I won't anger those fans of Vista by saying that Vista should be replaced and a more updated version of XP should be released with all the good stuff of Vista in it, but let's face it, it's the right choice, isn't it?
Let me tell you an analogous story. It's about a product called the [url=http://en.wikipedia.org/wiki/GeForce_FX_Series]GeForce FX.[/url]
The time was late 2003. The Radeon 9xxx series was out and selling like wildfire. It was a massive performance boost over the popular GeForce 4 series. It provided DirectX9-level features for the first time, and it was quite fast at performing them. For the very first time, ATi released a competing card that was flat-out superior in every way to anything nVidia had.
Of course, everyone waited. The GeForce FX was on the way, nVidia's answer to ATi's gauntlet.
Then, the FX hit. Benchmarks came out. Every performance review said it was inferior next to ATi's weakest 9xxx cards. Even Gabe Newell of Valve said that HL2 would run better on Radeons than GeForce FX's. The DX9 performance of FX's was nothing next to the Radeon 9xxx cards.
Everyone was screaming for nVidia to throw away the FX and bring out a completely new card. They called the FX hardware crap and suggested that nVidia should start from scratch.
The wildly popular GeForce 6xxx and 7xxx series cards share the same hardware structure as the FX's. Oh, they tweaked the internals for performance and such. But the FX architecture was their foundation; they were products derived from that architecture, rather than entirely new cards. Yet the 6xxx and 7xxx easily stomped all over ATi's comperable offerings in performance tests. Why?
Because the Radeon 9xxx architecture was an evolutionary dead-end. Oh, for its day, the performance was great. But it's architecture was firmly rooted in square one, in the old way of thinking about GPU hardware. The FX architecture was incredibly forward looking.

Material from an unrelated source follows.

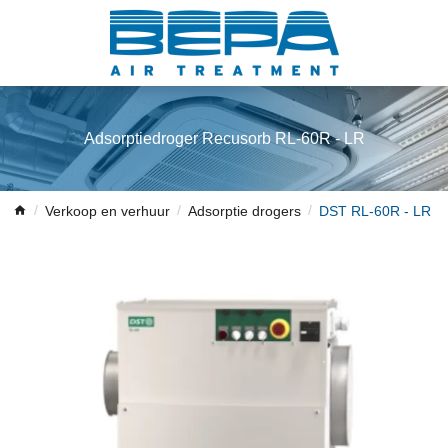
Adsorptiedroger Recusorb RL-60R - LR
Verkoop en verhuur
Adsorptie drogers
DST RL-60R - LR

In short, the drumming that the FX took was necessary
to provide nVidia with the successes of the 6xxx and 7xxx line. We've seen similar things with the GeForce 8xxx line; very expensive cards that perform only slightly better than 7xxx's. But the 88000GT and the new GeForce 9xxx's are all much cheaper and much more performant. Why? Because the early GeForce 8xxx's were again, a new architecture. One that needed some tweaking to get good performance and so forth.
nVidia ran a distraction on the entire industry when they dumped the FX name from the 6xxx products. That made people think that the FX hardware was long gone, when in fact, it was right there all along.
Let me tell you another story. This one is of an Operating System. It was called MacOS X. You may have heard of it.
MacOS X has no relation to MacOS 9. And by no relation, I mean none
. They don't think the same, they don't work the same, etc. MacOS 9 is basically the worst operating system you can imagine. Basic concepts like memory protection, that have been in competing OS's like Win95 and Linux, were absent. Apple knew that MacOS sucked. So they threw the whole thing out.
MacOS X 10.0 was crappy. Just about everyone called it a downgrade from MacOS 9. It was slow, buggy, annoying, etc. What people call Vista now. But it was a modern operating system. It provided those features that a good OS should.
MacOS X 10.5, the modern version, is considered one of the best OS's ever. It's built on the foundation of 10.0, just like any good OS revision. It's slick, smooth, fast, etc. The growing pains of 10.0 were necessary
to create a more modern OS.
The point is this: Vista may seem crappy now. It may ultimately be crappy in the future. But Vista's internal technology will
be in future Windows OS's. Oh, Microsoft will probably focus on usability enhancements in the next windows revision. But just because it's not named "Vista" doesn't mean that Vista's guts won't be there.
These kinds of growing pains are necessary. As were the growing pains from Win3.1 to Win95.